**Taak:**
Schrijf de volledige oefentekst hieronder over Schama en de wouden woord voor woord over.

**Oefentekst:**
#####

Zou het toeval zijn dat Schama begint met de familiegeschiedenis en het feit dat zijn grootouders in het woud ten oosten van Polen, waar het bosbestand echter ook door onder meer handelaars uit Holland, Londen en Duitsland vanaf de zestiende eeuw ernstig onder druk kwam te staan. De familie Schama liet zich in met het transport van de afgezaagde bomen naar de kust, waar ze verscheept werden naar Europa, omdat hier de grote eiken en beuken, nodig voor de bouw van huizen en vooral schepen domweg al lang door houtvesters waren weg gestroopt. Gestroopt? Er valt doorheen het verhaal een merkwaardige tegenspraak op te merken tussen de officiële politiek van bescherming van de (Koninklijke) wouden en de feitelijke exploitatie van diezelfde rijkdommen. Alleen Frankrijk lijkt zich te hebben ontpopt, onder Colbert tot een strak georganiseerd systeem van woudbescherming, maar ook daar zal men vooral bosaanplanten vinden waar men (oer-)bos verwacht had.

#####

**Geselecteerde gegevens:**
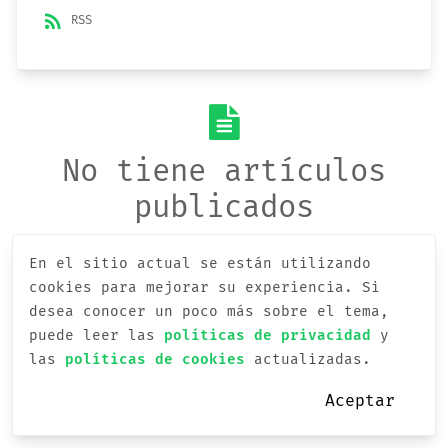
rss_feed
RSS
No tiene artículos
publicados
En el sitio actual se están utilizando
cookies para mejorar su experiencia.
Si
desea conocer un poco más sobre el tema,
puede leer las
políticas de privacidad
y
las
políticas de cookies
actualizadas.
Aceptar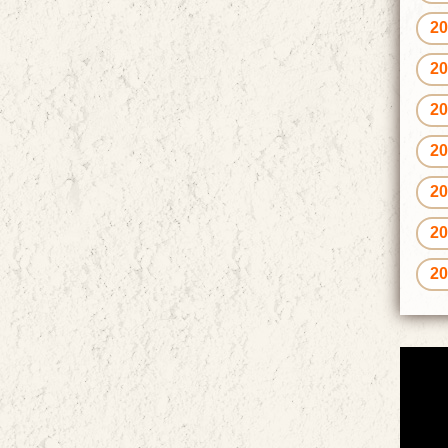
2
2
2
2
2
2
2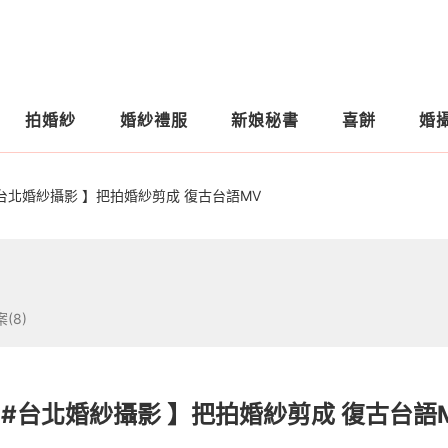
拍婚紗
婚紗禮服
新娘秘書
喜餅
婚
#台北婚紗攝影 】把拍婚紗剪成 復古台語MV
(8)
 #台北婚紗攝影 】把拍婚紗剪成 復古台語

#####

**Antwoord:**
Zou het toeval zijn dat Schama begint met de familiegeschiedenis en het feit dat zijn grootouders in het woud ten oosten van Polen, waar het bosbestand echter ook door onder meer handelaars uit Holland, Londen en Duitsland vanaf de zestiende eeuw ernstig onder druk kwam te staan. De familie Schama liet zich in met het transport van de afgezaagde bomen naar de kust, waar ze verscheept werden naar Europa, omdat hier de grote eiken en beuken, nodig voor de bouw van huizen en vooral schepen domweg al lang door houtvesters waren weg gestroopt. Gestroopt? Er valt doorheen het verhaal een merkwaardige tegenspraak op te merken tussen de officiële politiek van bescherming van de (Koninklijke) wouden en de feitelijke exploitatie van diezelfde rijkdommen. Alleen Frankrijk lijkt zich te hebben ontpopt, onder Colbert tot een strak georganiseerd systeem van woudbescherming, maar ook daar zal men vooral bosaanplanten vinden waar men (oer-)bos verwacht had.